Selected extract:
----

Amazon sheds $133 billion in market value on Friday
Not all of the day’s price action was higher, though. Amazon.com (AMZN) took a notable post-earnings tumble to end the week – sinking 5.6% and losing $133 billion in market value along the way, equivalent to the entire market cap of energy firm ConocoPhillips (COP).
While the e-commerce and cloud giant’s fourth-quarter revenue of $213.4 billion beat estimates on strong Amazon Web Services (AWS) sales, its earnings of $1.95 per share fell short of the $1.97 Wall Street expected.
Additionally, the company’s forecast for $200 billion in capital expenditures this year sparked concern over the return on investment from its artificial intelligence initiatives.
“The increase in spending will remain an overhang as investors digest the guide and will likely need to see more tangible returns before regaining comfort,” says Wedbush analyst Scott Devitt.
Stellantis spirals on $26 billion write-down, dividend suspension
Stellantis (STLA) was another massive decliner today, sinking 24% after the Jeep parent said it will incur a 22.2 billion euro (roughly $26 billion) charge related to a restructuring of its electric vehicle strategy.
“We are resetting our product plan and our EV supply chain to reflect much more real customer demand and shifting regulation following an initial overestimation of pace of adoption of electrification in the regions,” said Stellantis CEO Antonio Filosa in the company’s earnings call.
The automaker also said that it will suspend its dividend in 2026 due to its 2025 net loss, which it says “will contribute to preserving a strong balance sheet.”
Next week brings jobs, inflation data
While next week’s earnings calendar remains jam-packed, with Coca-Cola (KO) and Spotify (SPOT) among the many names reporting, the economic calendar brings some key updates as well.
First up is Wednesday morning’s release of the January jobs report, delayed from its initial release due to the short-lived government shutdown. And on Friday, Wall Street will see the January Consumer Price Index (CPI) report.
Wells Fargo economists expect “a cleaner read on inflation” this time around as distortions from last fall’s shutdown-delayed data fade.
As for the jobs report, the economists think the data will “leave the tepid picture of the labor market little changed,” though the 80,000 new jobs they forecast is better than the 50,000 jobs added in December.

----

Records:

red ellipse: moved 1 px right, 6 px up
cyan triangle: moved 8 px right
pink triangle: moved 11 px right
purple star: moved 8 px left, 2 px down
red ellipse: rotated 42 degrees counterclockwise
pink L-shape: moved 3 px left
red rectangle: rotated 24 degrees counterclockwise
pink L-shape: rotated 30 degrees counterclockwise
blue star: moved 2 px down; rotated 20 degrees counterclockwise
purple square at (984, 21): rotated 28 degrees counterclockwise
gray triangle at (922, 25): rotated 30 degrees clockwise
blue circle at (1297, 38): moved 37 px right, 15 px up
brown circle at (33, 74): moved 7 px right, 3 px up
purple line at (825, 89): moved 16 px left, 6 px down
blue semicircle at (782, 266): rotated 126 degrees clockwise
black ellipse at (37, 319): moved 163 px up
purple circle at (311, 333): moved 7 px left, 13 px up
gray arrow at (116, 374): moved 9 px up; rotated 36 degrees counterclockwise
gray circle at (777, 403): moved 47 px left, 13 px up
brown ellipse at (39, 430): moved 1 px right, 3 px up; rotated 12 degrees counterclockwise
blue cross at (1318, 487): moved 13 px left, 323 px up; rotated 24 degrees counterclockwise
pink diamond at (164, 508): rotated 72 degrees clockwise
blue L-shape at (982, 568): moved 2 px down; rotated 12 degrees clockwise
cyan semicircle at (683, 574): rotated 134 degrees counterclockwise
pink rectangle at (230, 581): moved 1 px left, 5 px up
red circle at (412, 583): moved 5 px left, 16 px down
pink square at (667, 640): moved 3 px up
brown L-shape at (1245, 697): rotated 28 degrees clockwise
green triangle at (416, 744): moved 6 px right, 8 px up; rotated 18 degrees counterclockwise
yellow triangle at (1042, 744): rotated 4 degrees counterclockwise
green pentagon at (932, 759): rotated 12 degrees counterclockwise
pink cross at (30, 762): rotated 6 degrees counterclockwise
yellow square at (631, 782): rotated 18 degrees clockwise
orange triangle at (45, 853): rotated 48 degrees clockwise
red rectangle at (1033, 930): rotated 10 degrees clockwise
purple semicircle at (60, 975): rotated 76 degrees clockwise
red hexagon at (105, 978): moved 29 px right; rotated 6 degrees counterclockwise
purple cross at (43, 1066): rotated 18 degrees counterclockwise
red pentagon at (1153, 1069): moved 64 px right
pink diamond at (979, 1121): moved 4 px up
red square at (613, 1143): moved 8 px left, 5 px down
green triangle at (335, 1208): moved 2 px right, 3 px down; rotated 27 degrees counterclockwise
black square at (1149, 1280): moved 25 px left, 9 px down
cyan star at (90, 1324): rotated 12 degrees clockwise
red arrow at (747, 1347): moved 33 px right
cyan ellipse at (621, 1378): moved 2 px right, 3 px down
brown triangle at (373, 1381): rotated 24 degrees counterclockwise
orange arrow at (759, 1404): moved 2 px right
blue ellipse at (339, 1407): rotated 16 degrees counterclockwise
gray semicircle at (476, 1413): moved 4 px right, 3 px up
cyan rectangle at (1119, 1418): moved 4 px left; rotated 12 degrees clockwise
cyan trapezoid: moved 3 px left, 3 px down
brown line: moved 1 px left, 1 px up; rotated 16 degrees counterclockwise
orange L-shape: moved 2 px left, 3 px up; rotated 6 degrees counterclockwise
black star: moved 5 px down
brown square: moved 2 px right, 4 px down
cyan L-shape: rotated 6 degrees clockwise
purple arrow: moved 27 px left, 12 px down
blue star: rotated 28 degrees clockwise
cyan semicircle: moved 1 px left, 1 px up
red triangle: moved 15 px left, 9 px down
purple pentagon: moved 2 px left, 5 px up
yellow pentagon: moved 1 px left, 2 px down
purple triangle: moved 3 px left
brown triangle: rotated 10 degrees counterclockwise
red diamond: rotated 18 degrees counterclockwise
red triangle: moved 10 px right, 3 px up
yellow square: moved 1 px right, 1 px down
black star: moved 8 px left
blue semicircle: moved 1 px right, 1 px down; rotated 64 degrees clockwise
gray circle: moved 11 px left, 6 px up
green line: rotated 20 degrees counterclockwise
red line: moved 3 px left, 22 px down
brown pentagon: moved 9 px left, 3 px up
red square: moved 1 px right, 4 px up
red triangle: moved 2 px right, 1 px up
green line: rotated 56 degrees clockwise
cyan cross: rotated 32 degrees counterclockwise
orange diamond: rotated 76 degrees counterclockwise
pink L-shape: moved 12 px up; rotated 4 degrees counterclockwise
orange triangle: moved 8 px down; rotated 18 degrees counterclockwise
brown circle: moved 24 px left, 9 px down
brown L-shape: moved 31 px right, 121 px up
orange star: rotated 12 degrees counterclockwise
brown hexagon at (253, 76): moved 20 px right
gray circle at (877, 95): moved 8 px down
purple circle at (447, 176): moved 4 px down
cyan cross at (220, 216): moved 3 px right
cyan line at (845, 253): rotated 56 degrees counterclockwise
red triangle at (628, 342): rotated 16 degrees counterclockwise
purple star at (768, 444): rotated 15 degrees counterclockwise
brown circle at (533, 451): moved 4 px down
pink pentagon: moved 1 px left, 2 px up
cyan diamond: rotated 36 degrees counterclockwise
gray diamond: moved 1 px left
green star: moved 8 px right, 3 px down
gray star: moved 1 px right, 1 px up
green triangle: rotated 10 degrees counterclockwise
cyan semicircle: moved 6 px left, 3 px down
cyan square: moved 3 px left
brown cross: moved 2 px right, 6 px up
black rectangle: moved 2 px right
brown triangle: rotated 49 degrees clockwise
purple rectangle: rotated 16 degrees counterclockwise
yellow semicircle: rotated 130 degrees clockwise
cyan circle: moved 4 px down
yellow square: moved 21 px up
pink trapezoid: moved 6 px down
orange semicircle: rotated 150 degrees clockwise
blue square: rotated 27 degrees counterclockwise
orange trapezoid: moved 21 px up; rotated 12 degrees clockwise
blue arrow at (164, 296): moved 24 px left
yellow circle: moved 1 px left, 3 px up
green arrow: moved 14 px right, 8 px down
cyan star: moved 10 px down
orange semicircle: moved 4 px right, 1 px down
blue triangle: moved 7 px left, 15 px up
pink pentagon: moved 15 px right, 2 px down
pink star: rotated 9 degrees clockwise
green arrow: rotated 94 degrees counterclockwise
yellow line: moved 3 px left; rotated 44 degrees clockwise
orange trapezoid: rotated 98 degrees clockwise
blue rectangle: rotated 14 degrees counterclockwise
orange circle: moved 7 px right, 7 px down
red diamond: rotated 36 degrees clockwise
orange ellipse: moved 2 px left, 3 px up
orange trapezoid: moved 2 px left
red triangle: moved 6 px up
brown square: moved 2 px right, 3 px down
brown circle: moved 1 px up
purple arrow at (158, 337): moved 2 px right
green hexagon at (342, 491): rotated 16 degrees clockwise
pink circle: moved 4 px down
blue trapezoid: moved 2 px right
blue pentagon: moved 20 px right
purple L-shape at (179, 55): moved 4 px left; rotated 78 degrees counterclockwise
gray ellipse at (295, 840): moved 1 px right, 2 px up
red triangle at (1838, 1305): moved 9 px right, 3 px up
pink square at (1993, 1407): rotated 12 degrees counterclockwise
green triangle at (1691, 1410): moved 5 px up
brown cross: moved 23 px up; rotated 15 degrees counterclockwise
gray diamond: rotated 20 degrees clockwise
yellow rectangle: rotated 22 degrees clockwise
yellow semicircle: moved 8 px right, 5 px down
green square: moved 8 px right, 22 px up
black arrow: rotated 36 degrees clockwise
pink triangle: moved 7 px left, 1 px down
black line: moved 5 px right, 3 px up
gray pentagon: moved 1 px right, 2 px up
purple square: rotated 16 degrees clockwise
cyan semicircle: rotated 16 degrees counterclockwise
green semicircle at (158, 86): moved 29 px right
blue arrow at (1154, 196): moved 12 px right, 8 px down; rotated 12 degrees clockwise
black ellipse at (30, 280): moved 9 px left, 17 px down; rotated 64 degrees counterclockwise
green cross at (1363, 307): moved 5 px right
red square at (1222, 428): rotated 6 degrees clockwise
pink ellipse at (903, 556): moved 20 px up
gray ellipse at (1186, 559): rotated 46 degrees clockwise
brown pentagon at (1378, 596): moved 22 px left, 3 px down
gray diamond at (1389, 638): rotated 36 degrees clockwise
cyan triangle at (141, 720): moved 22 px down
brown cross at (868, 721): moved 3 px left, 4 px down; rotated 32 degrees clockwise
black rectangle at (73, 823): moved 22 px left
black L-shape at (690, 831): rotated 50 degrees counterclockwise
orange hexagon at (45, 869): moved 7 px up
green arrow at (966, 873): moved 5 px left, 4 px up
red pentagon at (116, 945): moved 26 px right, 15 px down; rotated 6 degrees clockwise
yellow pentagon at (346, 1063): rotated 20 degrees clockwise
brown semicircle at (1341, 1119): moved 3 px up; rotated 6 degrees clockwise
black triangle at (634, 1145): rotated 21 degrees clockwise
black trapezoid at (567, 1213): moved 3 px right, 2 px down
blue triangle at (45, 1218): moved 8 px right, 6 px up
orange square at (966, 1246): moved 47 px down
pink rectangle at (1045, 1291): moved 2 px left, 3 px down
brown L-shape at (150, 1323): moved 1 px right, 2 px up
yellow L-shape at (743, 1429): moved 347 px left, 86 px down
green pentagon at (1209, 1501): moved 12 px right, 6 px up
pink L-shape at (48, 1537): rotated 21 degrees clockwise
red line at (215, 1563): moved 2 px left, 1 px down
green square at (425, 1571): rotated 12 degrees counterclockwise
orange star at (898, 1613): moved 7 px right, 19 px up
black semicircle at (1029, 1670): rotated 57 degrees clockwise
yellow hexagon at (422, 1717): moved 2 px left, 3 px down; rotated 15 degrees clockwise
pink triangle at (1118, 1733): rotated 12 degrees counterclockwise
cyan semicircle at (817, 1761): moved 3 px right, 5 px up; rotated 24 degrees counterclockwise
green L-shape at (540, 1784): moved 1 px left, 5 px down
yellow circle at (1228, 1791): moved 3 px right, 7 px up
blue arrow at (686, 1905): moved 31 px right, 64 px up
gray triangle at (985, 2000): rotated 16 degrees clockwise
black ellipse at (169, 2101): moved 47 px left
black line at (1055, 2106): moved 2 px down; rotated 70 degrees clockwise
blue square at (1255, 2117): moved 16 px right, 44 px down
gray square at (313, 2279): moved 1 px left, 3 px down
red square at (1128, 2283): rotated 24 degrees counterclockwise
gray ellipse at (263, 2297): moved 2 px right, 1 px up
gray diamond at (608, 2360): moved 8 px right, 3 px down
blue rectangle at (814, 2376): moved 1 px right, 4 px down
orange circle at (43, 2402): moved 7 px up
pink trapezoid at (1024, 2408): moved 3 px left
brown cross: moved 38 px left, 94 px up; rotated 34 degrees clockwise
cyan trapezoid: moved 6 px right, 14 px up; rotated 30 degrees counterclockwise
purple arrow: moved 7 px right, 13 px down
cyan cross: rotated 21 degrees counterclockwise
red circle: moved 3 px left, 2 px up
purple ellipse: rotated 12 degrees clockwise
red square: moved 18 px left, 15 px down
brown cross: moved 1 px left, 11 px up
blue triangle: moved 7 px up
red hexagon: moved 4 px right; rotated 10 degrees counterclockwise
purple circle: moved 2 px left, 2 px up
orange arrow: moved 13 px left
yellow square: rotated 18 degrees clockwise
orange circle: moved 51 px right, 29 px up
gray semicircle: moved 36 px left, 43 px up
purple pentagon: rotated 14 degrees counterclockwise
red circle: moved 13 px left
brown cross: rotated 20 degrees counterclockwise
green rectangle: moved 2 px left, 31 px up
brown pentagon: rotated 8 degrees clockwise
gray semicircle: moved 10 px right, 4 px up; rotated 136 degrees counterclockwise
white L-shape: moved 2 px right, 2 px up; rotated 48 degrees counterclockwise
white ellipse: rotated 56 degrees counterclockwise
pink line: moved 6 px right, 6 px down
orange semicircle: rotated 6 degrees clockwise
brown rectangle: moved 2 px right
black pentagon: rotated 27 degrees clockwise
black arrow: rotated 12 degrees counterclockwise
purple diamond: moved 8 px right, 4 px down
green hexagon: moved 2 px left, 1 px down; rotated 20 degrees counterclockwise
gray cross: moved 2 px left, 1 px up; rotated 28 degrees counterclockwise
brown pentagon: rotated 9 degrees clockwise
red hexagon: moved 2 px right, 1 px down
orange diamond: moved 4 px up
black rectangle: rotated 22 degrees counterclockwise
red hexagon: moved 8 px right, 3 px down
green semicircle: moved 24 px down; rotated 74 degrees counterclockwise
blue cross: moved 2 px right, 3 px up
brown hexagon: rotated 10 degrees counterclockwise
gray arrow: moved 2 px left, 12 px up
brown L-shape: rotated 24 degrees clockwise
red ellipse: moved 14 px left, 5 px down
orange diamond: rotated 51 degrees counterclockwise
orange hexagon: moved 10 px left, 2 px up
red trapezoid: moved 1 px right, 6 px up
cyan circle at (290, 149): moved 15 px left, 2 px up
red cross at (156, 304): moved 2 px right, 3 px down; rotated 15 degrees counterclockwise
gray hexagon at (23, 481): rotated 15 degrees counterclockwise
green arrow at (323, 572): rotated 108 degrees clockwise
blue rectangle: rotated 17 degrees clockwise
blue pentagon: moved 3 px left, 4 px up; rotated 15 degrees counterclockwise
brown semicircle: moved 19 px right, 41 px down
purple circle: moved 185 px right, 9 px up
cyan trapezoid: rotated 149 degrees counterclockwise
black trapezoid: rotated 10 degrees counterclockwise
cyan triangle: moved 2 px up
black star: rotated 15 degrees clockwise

----

Your tasks:
1: Transcribe the market report from "While the e-commerce" to "analyst Scott Devitt.".
2: List every stock ticker symbol that appears in parentheses in the market report.

Answers to the exercise:
1:
While the e-commerce and cloud giant’s fourth-quarter revenue of $213.4 billion beat estimates on strong Amazon Web Services (AWS) sales, its earnings of $1.95 per share fell short of the $1.97 Wall Street expected.
Additionally, the company’s forecast for $200 billion in capital expenditures this year sparked concern over the return on investment from its artificial intelligence initiatives.
“The increase in spending will remain an overhang as investors digest the guide and will likely need to see more tangible returns before regaining comfort,” says Wedbush analyst Scott Devitt.

2: AMZN, COP, STLA, KO, SPOT